Department of Medical Microbiology and Infection Control, Amsterdam UMC, Vrije Universiteit Amsterdam, De Boelelaan 1118, PK1X124, Amsterdam, 1081, HZ, the Netherlands.
Laboratory of Medical Microbiology, Onze Lieve Vrouwe Gasthuis, Amsterdam, the Netherlands.
Eur J Clin Microbiol Infect Dis. 2022 Nov;41(11):1337-1345. doi: 10.1007/s10096-022-04483-8. Epub 2022 Oct 1.
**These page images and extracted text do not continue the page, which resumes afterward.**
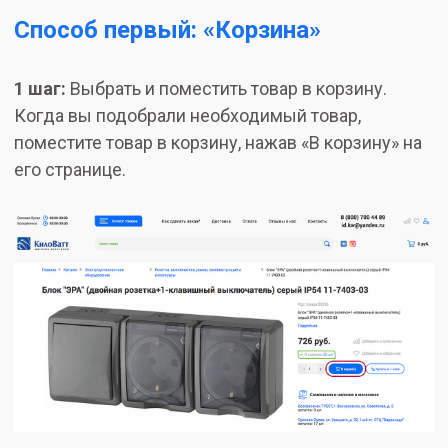
Способ первый: «Корзина»
1 шаг:
Выбрать и поместить товар в корзину.
Когда вы подобрали необходимый товар,
поместите товар в корзину, нажав «В корзину» на
его странице.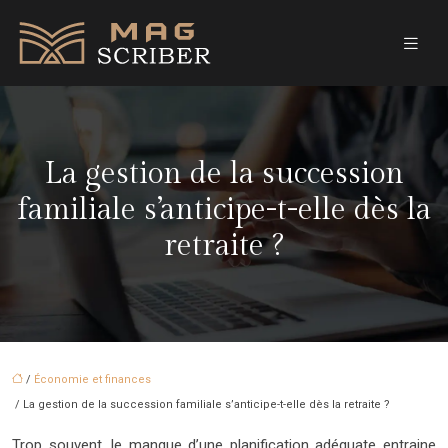
La gestion de la succession
familiale s’anticipe-t-elle dès la
retraite ?
/
Économie et finances
/ La gestion de la succession familiale s’anticipe-t-elle dès la retraite ?
Trop souvent, le manque d’une planification adéquate entraine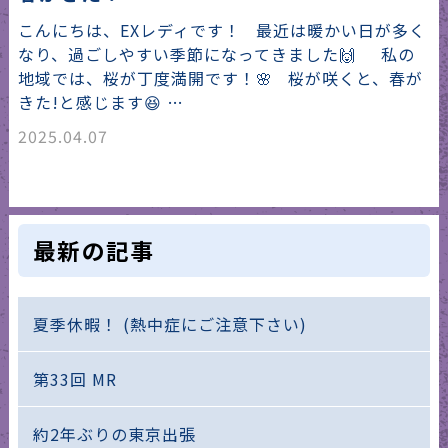
こんにちは、EXレディです！ 最近は暖かい日が多く
なり、過ごしやすい季節になってきました🙌 私の
地域では、桜が丁度満開です！🌸 桜が咲くと、春が
きた!と感じます😆 …
2025.04.07
最新の記事
夏季休暇！ (熱中症にご注意下さい)
第33回 MR
約2年ぶりの東京出張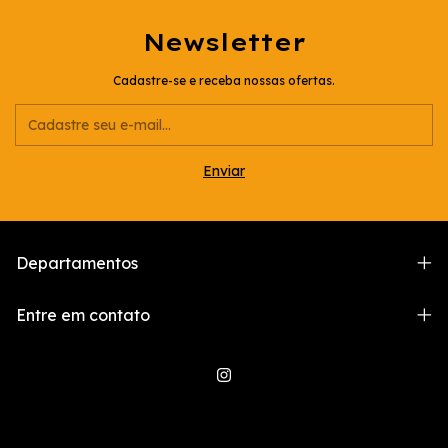
Newsletter
Cadastre-se e receba nossas ofertas.
Departamentos
Entre em contato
Selective decontamination of the digestive tract (SDD) is aimed at elimination of potential pathogenic microorganisms. In this study, the effect of SDD on gut microbiota was evaluated in a large homogenous group of elective colorectal cancer surgery patients. Rectal swabs were taken from 118 patients undergoing colorectal surgery. These patients were randomly assigned to receive perioperative SDD or to the control group (no SDD). Rectal swabs were taken prior to surgery, 3 days after commencing administration of SDD. Gut microbial profiles were obtained with the IS-pro technique, a standardized microbiota profiling assay applicable in clinical routine. Differences in abundance for different taxonomical groups and diversity between the groups were assessed. Unsupervised and supervised classification techniques were used to assess microbial signatures, differentiating between the SDD group and the control group. Patients in the SDD group had different gut microbial signatures than in the control group, also in phyla that are not a target for SDD. Escherichia coli, Sutterella spp., Faecalibacterium prausnitzii, and Streptococcus spp. were the species that differed the most between the two groups. The SDD group showed clustering into two subgroups. In one subgroup, a decrease in Proteobacteria was observed, whereas the other subgroup showed a shift in Proteobacteria species. This study shows that SDD not only decreases colonization of the gastrointestinal tract with potential pathogenic Gram-negative microorganisms, but also reduces the abundance of normal colonizers of our gastrointestinal system and leads to a shift in total microbiota composition.
选择性消化道去污染(SDD)旨在消除潜在的病原微生物。在这项研究中,我们评估了 SDD 对择期结直肠手术患者肠道微生物群的影响。我们从 118 例接受结直肠手术的患者中采集直肠拭子。这些患者被随机分配接受围手术期 SDD 或对照组(不进行 SDD)。在手术前、开始 SDD 治疗 3 天后采集直肠拭子。使用 IS-pro 技术获得肠道微生物谱,这是一种适用于临床常规的标准化微生物组分析检测方法。评估了不同分类群的丰度差异和组间多样性。使用无监督和有监督的分类技术评估微生物特征,以区分 SDD 组和对照组。SDD 组患者的肠道微生物特征与对照组不同,在不是 SDD 目标的菌门中也是如此。大肠杆菌、萨特氏菌属、普拉梭菌和链球菌属是两组之间差异最大的物种。SDD 组显示出聚类成两个亚组。在一个亚组中,观察到变形菌门的减少,而另一个亚组显示出变形菌门物种的转移。本研究表明,SDD 不仅降低了胃肠道潜在病原革兰氏阴性微生物的定植,还减少了我们胃肠道系统正常定植者的丰度,并导致总微生物群落组成的变化。